We wtorek 8 lipca do Wydziału Operacji Pościgowych Centralnego Biura Śledczego Policji (CBŚP) wpłynęła informacja od niemieckich kolegów. Okazało się, że dwa dni wcześniej z terytorium RFN-u porwano obywatela Syrii, celem żądania okupu. Z dostarczonych danych wynikało, że porywacze i ofiara mogą przebywać już w Polsce.

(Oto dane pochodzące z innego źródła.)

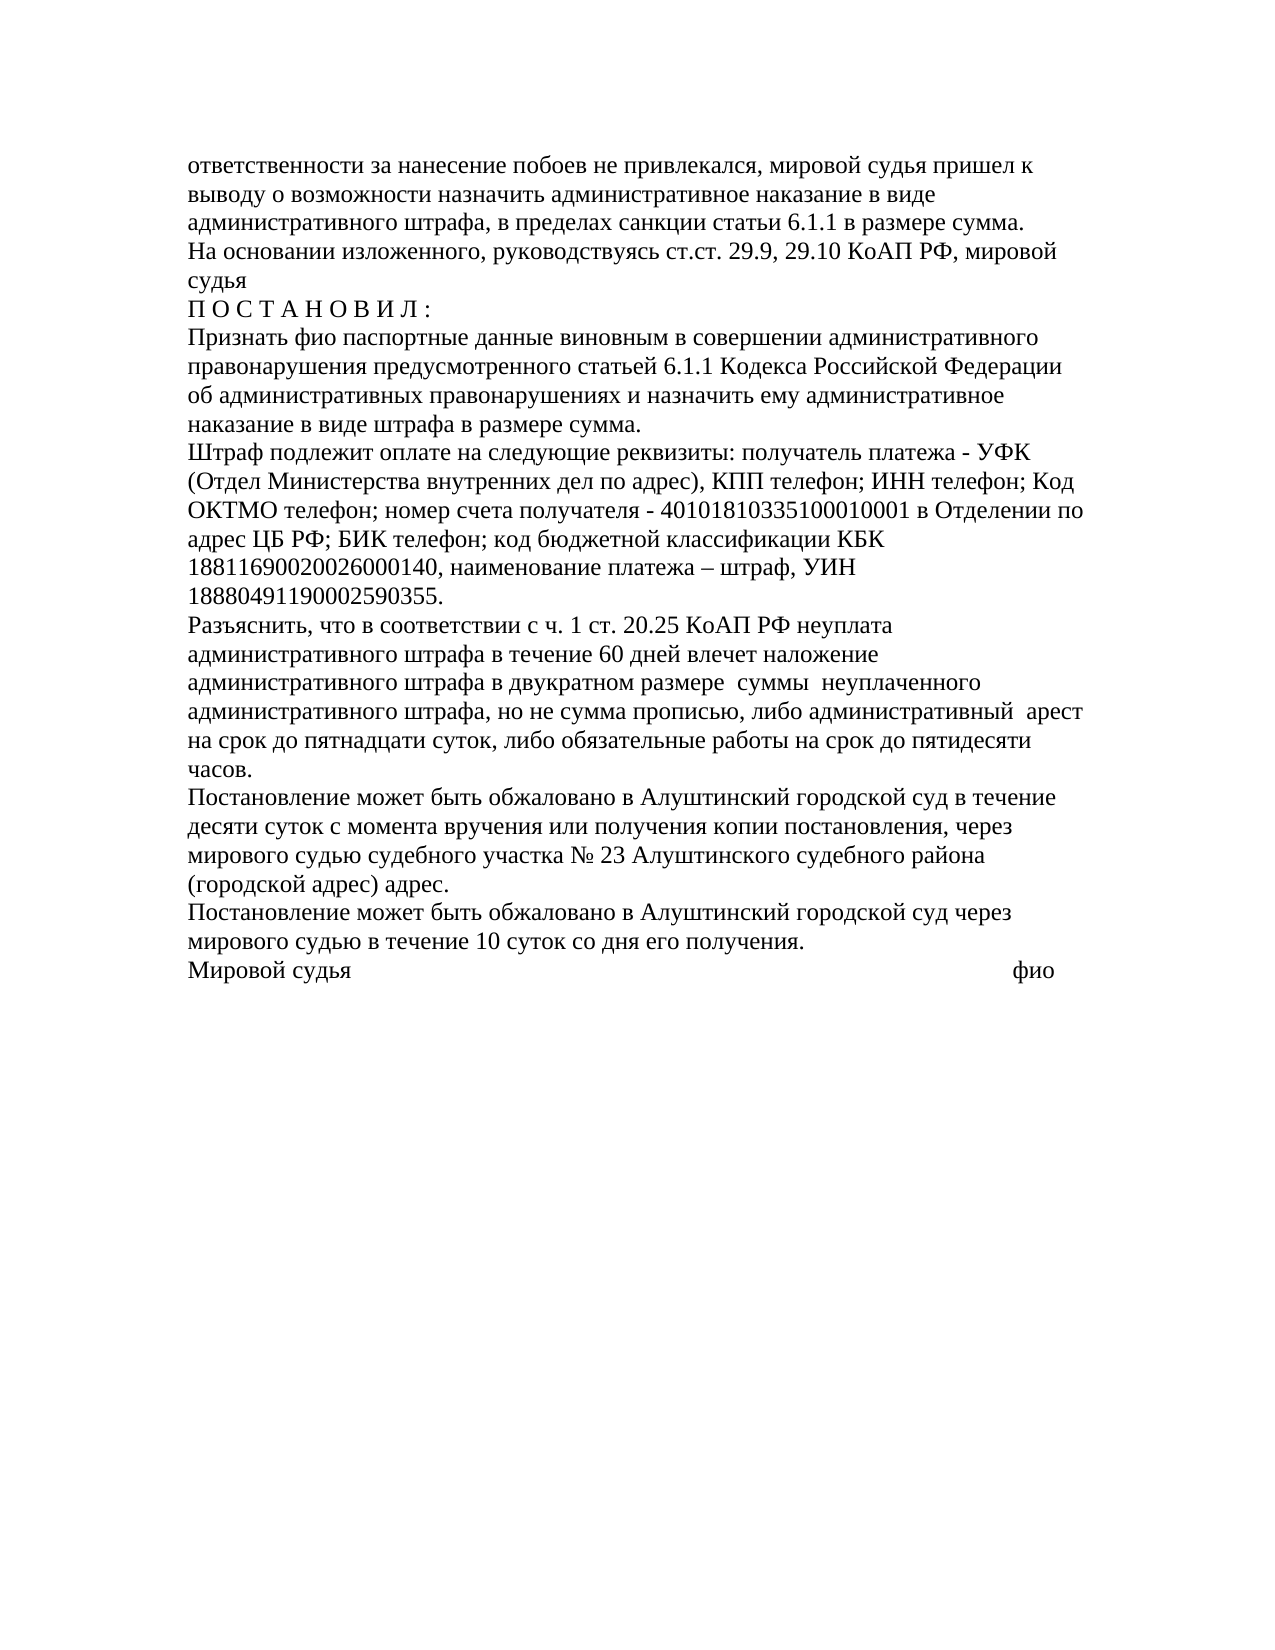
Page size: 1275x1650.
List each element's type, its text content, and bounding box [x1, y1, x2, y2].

Funkcjonariusze CBŚP, nazywani „łowcami cieni” rozpoczęli swoje działania i bardzo szybko ustalili miejsce pobytu podejrzewanych. W trakcie akcji ustalono, że domniemani sprawcy wraz z uprowadzonym Syryjczykiem przebywają w siedzibie jednej z firm w warszawskich Włochach. Kiedy potwierdzono miejsce pobytu porywaczy, sprawę przekazano w ręce wydziału bojowego CBŚP i jego warszawskiego zarządu.
Jak podają same służby, po „dynamicznym” wejściu do pomieszczeń we wskazanym budynku udało się zatrzymać dwie osoby: Palestyńczyka i Libańczyka, podejrzewanych o porwanie. Wewnątrz przebywał także uprowadzony obywatel Syrii. Policjanci od razu udzielili mu pomocy przedmedycznej. Na szczęście jego stan zdrowia nie wymagał hospitalizacji.
Podczas dalszych działań okazało się, że za porwaniem stoi jeszcze jedna osoba, której nie było pod wskazanym adresem. Jednak jeszcze tego samego dnia CBŚP zatrzymała drugiego Palestyńczyka w Katowicach.

W pomieszczeniach oraz samochodach znaleziono m. in. telefony komórkowe, odzież oraz opaski zaciskowe i taśmy, które mogły być użyte podczas uprowadzenia.
Cała trójka porywaczy została oddana w ręce Prokuratury Okręgowej w Warszawie, gdzie usłyszeli zarzuty uprowadzenia dla okupu. Z ustaleń śledczych wynika, że domagali się oni kilkuset tysięcy euro w zamian za uwolnienie ofiary. Dodatkowo decyzją sądu zostali tymczasowo aresztowani.